Date(s): Aug 10

Ecologists working across scales and integrating disparate datasets face new challenges to data management and analysis that demand toolkits that go above and beyond the spreadsheet. This workshop will offer ecologists an overview of the variety of data formats and types that are typically encountered when working with ‘Big Data’, and an introduction to available tools in R for working with these formats. The first half of the workshop will introduce participants to these formats, including ASCII, NetCDF4, HDF5, and las. Participants will then learn to (1) access and visualize large datasets in these formats using R, and (2) to use metadata to efficiently integrate datasets from multiple ecological data sources for analysis. In the second half of the workshop, we will apply the knowledge from the first half to work through a practical example of how to integrate field-collected vegetation structure data with remotely sensed LiDAR data.
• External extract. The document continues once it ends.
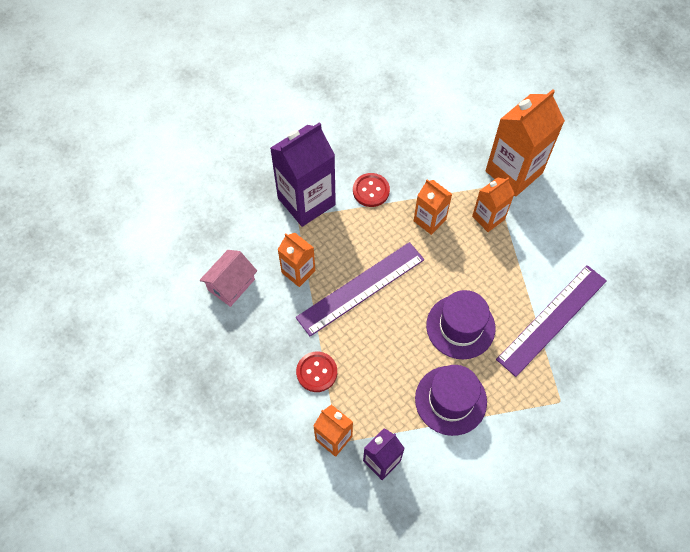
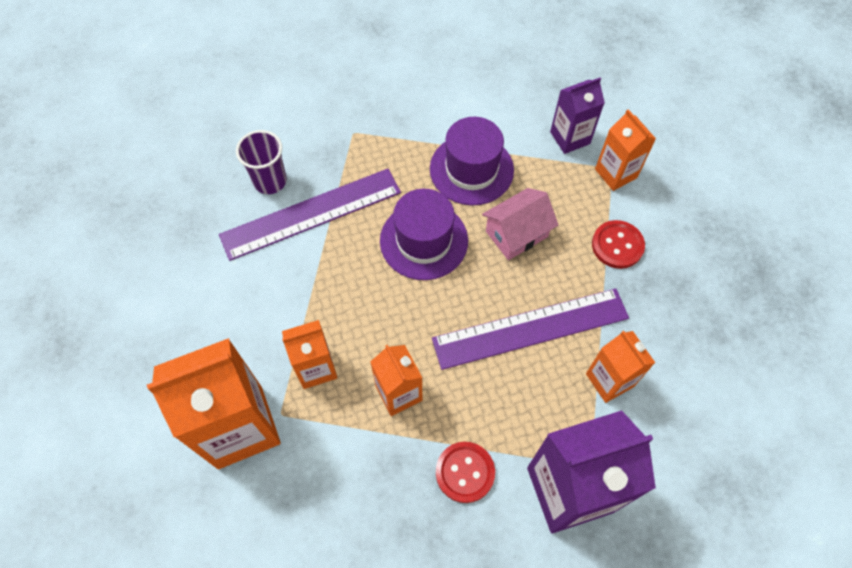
camera: 160 degrees left, 0 degrees up
(231, 285) = (708, 393): pink house -> pink house (516, 234)
(598, 335) = (270, 181): none -> purple cup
For this example, we will use data collected by the National Ecological Observatory Network (NEON), a continental-scale, NSF-funded effort to collect and freely serve terabytes of data per year (stored in a diversity of formats) over the next 30 years to enable ecological research. Participants will therefore leave the workshop with a basic understanding of the data that NEON and other large projects offer and some basic tools that support the use of Big Data to enhance their own research.

Workshop Instructors

  • Ted Hart
  • Leah A. Wasser
  • Sarah Elmendorf
  • Kate Thibault


Time Topic
12:00 Welcome, Intro to NEON Data
12:35 HDF5 Formats
1:30 BREAK
1:50 Data Visualization
2:50 BREAK
3:10 Bringing It Together: Visualization & HDF5 metadata
5:00 End